■ **WHAT IS EXPECTED**: Nothing in the entries may change when you repeat them, and no images may appear.

═══ GIVEN ENTRIES

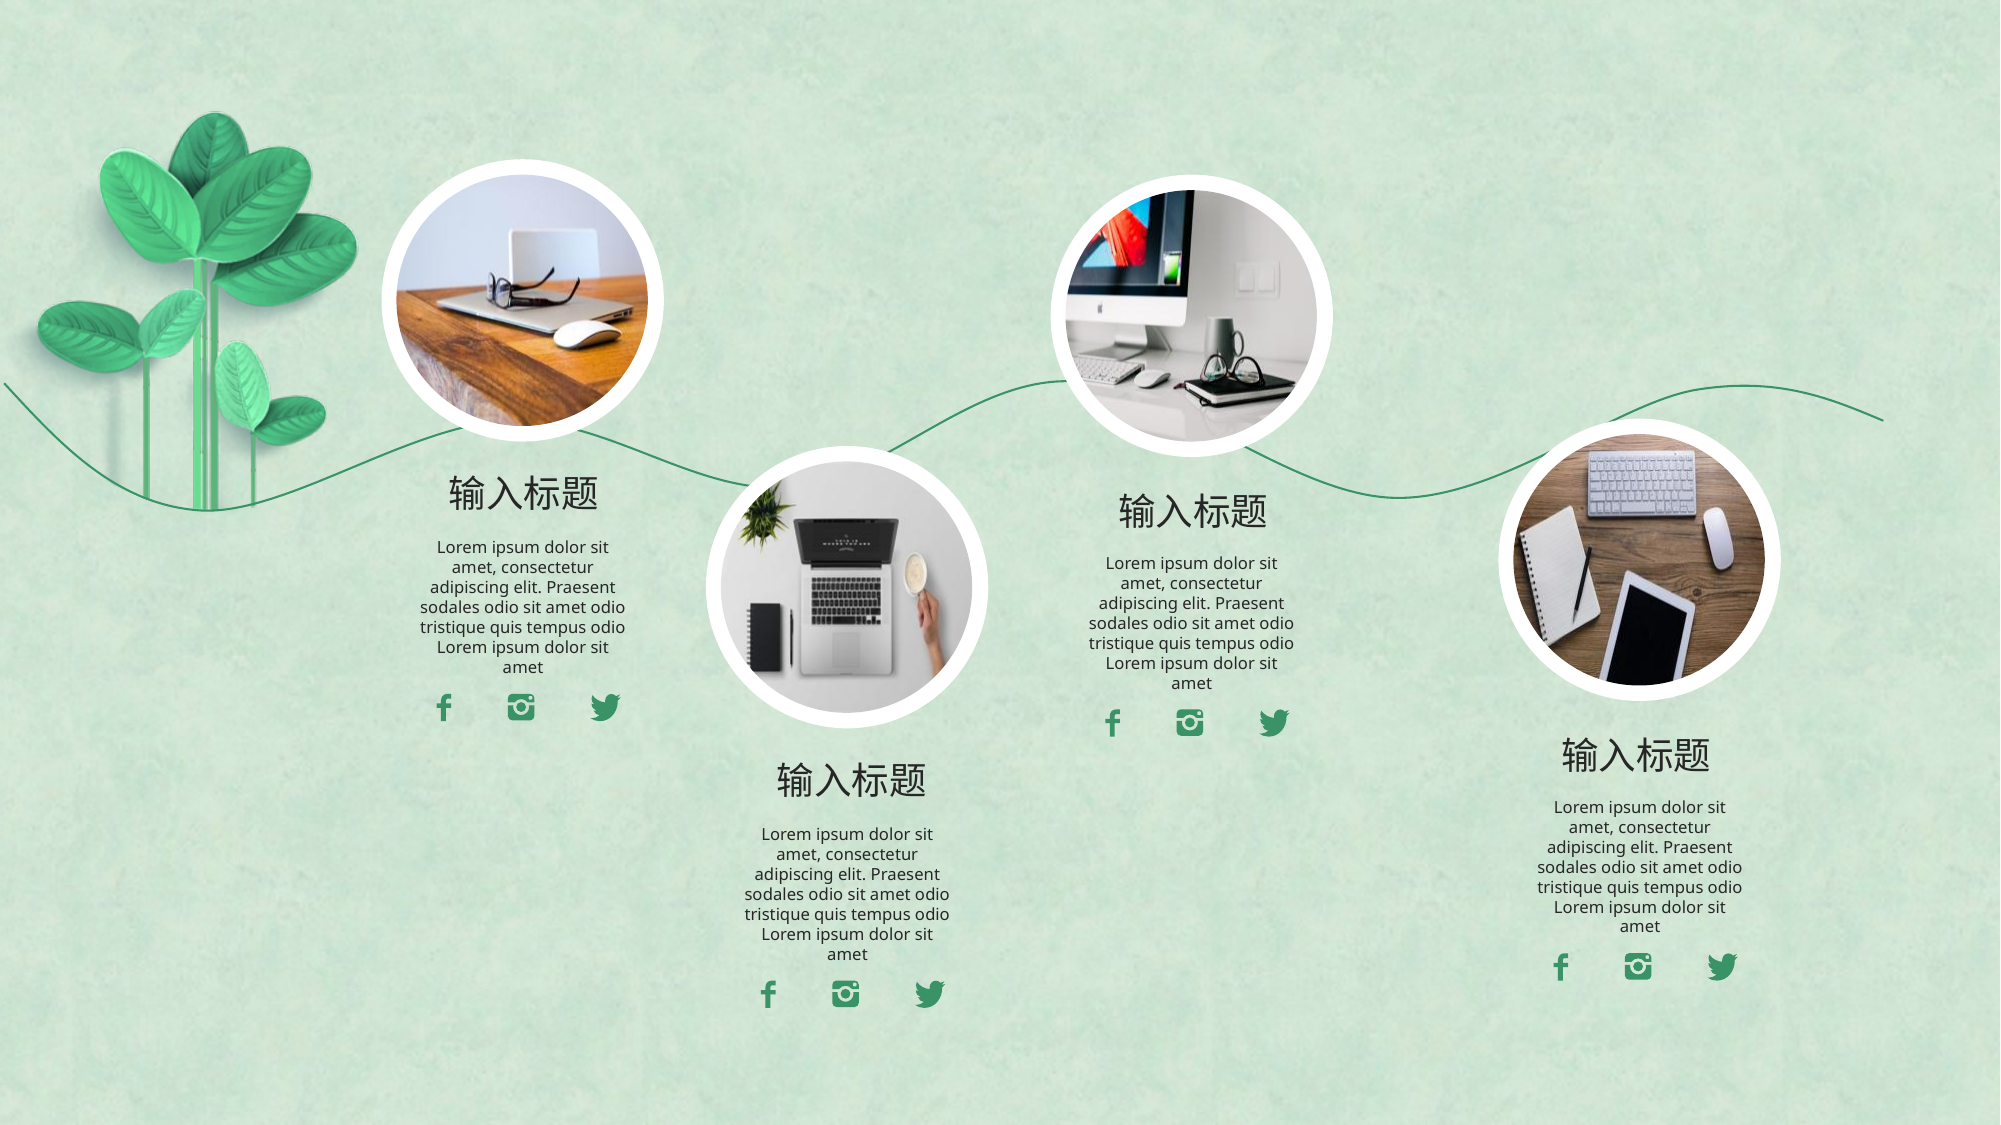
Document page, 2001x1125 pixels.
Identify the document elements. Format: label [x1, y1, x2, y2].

text_box [1050, 174, 1333, 737]
picture [0, 0, 2001, 1125]
text_box [381, 159, 664, 722]
text_box [1333, 384, 1884, 499]
text_box [1498, 418, 1781, 981]
text_box [664, 381, 1050, 477]
text_box [705, 445, 989, 1008]
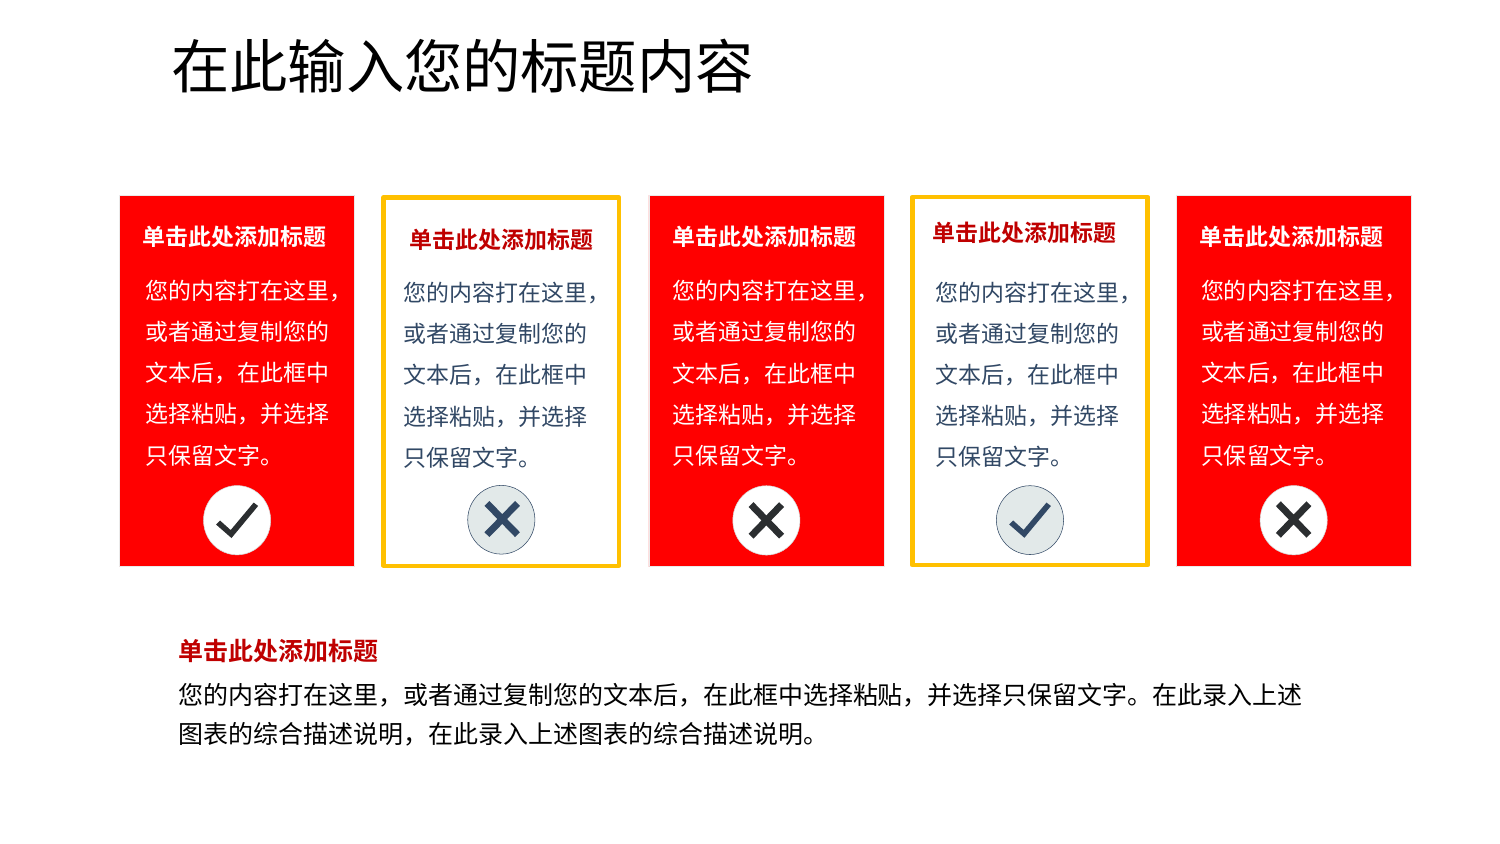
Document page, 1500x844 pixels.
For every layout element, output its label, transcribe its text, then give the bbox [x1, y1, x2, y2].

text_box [116, 194, 355, 567]
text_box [646, 194, 885, 568]
text_box 在此输入您的标题内容 [156, 22, 793, 108]
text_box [1173, 194, 1412, 567]
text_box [383, 197, 620, 566]
text_box 单击此处添加标题 您的内容打在这里，或者通过复制您的文本后，在此框中选择粘贴，并选择只保留文字。在此录入上述图表的综合描述说明，在此录入上述图表的综合描述说明。 [165, 620, 1330, 777]
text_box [906, 196, 1149, 566]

══════

■ **COMPLETED EXERCISE**:
Document page, 2001x1125 pixels.
Identify the document elements. Format: label [x1, y1, x2, y2].

text_box [1050, 174, 1333, 737]
picture [0, 0, 2001, 1125]
text_box [381, 159, 664, 722]
text_box [1333, 384, 1884, 499]
text_box [1498, 418, 1781, 981]
text_box [664, 381, 1050, 477]
text_box [705, 445, 989, 1008]
Document page, 1500x844 pixels.
For every layout element, output its label, transcribe its text, then give the bbox [x1, y1, x2, y2].

text_box [116, 194, 355, 567]
text_box [646, 194, 885, 568]
text_box 在此输入您的标题内容 [156, 22, 793, 108]
text_box [1173, 194, 1412, 567]
text_box [383, 197, 620, 566]
text_box 单击此处添加标题 您的内容打在这里，或者通过复制您的文本后，在此框中选择粘贴，并选择只保留文字。在此录入上述图表的综合描述说明，在此录入上述图表的综合描述说明。 [165, 620, 1330, 777]
text_box [906, 196, 1149, 566]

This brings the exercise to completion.